Abstract

For two-dimensional x-ray imaging of thin films, the technique of scanning transmission x-ray microscopy (STXM) has achieved images with feature sizes as small as 40 nm in recent years. However, calibration of three-dimensional tomographic images that are produced with STXM data at this scale has not yet been described in the scientific literature, and the calibration procedure has novel problems that have not been encountered by x-ray tomography carried out at a larger scale. In x-ray microtomography, for example, one always has the option of using optical imaging on a section of the object to verify the x-ray projection measurements; with STXM, on the other hand, the sample features are too small to be resolved by light at optical wavelengths. This fact implies that one must rely on procedures with higher resolution, such as atomic force microscopy (AFM), for the calibration.
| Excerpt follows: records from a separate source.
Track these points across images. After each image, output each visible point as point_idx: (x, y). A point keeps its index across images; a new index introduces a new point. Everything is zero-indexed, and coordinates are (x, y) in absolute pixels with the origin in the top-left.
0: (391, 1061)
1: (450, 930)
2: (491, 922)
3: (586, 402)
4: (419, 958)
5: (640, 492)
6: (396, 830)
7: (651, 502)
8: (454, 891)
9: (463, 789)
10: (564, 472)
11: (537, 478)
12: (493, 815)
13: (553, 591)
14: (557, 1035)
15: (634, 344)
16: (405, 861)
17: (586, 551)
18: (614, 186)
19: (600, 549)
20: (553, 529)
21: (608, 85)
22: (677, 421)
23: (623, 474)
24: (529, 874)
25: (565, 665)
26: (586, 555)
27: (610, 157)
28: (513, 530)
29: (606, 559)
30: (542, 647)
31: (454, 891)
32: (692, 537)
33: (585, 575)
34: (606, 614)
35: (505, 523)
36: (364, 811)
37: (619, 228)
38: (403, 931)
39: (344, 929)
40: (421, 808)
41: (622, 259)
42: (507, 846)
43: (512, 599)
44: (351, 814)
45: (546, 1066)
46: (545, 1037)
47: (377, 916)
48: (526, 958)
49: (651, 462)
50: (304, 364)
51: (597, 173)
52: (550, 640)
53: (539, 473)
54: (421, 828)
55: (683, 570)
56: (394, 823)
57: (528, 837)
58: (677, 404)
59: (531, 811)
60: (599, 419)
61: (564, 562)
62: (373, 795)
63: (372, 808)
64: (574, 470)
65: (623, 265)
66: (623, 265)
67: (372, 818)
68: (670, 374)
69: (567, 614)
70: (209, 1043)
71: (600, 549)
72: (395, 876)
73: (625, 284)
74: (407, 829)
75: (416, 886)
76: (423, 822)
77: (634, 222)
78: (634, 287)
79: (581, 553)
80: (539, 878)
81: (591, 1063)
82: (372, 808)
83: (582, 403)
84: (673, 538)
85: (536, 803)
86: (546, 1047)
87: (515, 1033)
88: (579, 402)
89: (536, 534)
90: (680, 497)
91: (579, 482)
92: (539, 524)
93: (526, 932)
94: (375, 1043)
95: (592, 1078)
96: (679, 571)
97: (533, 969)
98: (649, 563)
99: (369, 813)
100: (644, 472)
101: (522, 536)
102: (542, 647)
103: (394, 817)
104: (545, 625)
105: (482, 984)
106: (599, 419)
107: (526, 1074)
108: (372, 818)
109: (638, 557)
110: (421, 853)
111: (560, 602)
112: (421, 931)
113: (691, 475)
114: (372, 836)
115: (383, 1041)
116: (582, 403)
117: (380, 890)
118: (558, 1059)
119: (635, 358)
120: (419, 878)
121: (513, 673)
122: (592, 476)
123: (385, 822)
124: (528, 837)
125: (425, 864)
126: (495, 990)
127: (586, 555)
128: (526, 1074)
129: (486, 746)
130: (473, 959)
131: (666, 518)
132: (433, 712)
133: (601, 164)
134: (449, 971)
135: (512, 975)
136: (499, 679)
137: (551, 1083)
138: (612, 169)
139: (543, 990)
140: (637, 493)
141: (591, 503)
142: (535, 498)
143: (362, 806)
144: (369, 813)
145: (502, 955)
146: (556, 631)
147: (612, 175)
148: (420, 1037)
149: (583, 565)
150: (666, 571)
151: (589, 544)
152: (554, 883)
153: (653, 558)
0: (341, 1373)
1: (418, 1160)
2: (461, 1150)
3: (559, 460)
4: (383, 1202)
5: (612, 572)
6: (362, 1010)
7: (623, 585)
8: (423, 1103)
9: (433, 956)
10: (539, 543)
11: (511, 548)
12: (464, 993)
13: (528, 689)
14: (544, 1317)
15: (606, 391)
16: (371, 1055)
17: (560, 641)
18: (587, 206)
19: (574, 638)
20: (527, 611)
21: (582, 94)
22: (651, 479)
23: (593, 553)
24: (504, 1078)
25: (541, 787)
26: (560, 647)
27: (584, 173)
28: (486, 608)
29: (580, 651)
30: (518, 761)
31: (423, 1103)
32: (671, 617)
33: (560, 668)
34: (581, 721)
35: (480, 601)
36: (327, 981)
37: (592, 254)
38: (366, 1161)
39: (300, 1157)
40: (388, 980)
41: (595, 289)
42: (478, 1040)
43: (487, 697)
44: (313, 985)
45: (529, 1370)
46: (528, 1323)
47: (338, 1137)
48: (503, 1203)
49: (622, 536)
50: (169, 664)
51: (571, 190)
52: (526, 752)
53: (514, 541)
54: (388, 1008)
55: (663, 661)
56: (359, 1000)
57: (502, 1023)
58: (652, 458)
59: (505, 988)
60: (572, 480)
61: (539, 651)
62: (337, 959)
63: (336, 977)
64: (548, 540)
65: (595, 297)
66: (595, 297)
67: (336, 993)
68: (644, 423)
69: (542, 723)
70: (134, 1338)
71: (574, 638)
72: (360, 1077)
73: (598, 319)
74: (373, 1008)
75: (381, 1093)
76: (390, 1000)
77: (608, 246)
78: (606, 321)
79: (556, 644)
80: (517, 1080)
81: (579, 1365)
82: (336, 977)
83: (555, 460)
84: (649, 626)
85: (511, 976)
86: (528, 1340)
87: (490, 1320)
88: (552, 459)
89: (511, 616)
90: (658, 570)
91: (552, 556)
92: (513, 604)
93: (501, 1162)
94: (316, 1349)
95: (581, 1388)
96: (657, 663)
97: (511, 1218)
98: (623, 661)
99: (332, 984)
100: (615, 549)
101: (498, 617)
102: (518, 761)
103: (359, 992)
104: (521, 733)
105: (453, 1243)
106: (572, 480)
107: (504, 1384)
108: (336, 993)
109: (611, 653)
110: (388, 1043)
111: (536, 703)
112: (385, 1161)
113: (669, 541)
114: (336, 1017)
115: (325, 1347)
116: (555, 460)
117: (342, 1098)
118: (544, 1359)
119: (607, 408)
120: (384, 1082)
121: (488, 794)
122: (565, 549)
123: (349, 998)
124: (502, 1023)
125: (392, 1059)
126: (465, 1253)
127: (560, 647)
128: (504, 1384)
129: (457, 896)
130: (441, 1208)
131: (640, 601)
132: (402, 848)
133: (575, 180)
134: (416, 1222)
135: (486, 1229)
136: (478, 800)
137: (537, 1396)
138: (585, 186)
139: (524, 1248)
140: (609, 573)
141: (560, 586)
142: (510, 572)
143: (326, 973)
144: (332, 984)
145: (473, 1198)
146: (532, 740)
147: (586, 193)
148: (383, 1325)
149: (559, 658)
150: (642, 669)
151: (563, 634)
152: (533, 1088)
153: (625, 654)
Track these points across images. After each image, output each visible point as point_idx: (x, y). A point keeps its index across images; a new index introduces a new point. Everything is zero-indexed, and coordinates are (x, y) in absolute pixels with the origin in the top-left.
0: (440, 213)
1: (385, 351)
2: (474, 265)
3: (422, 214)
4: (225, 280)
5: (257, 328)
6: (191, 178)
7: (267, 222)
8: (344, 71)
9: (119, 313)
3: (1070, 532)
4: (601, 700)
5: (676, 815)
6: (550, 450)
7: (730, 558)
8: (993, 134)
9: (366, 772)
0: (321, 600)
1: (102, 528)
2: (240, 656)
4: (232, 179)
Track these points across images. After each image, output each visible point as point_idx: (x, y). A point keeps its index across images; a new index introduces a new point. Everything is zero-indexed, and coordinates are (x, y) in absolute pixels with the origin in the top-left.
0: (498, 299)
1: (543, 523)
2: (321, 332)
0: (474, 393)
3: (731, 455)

Such procedures, however, generally depend on a highly destructive sectioning of the sample, and are difficult to interpret because they give surface information rather than depth information. In this article, a procedure for calibration is described that overcomes these limitations and achieves a calibration of an STXM tomography image with an AFM image and a scanning electron microscopy image of the same object.A Ge star-shaped pattern was imaged at a synchrotron with a scanning transmission x-ray microscope. Nineteen high-resolution projection images of 200 × 200 pixels were tomographically reconstructed into a three-dimensional image. Features in two-dimensional images as small as 40 nm and features as small as 80 nm in the three-dimensional reconstruction were resolved. Transverse length scales based on atomic force microscopy, scanning electron microscopy, x-ray transmission and tomographic reconstruction agreed to within 10 nm. Toward the center of the sample, the pattern thickness calculated from projection images was (51 ± 15) nm vs (80 ± 52) nm for tomographic reconstruction, where the uncertainties are evaluated at the level of two standard deviations.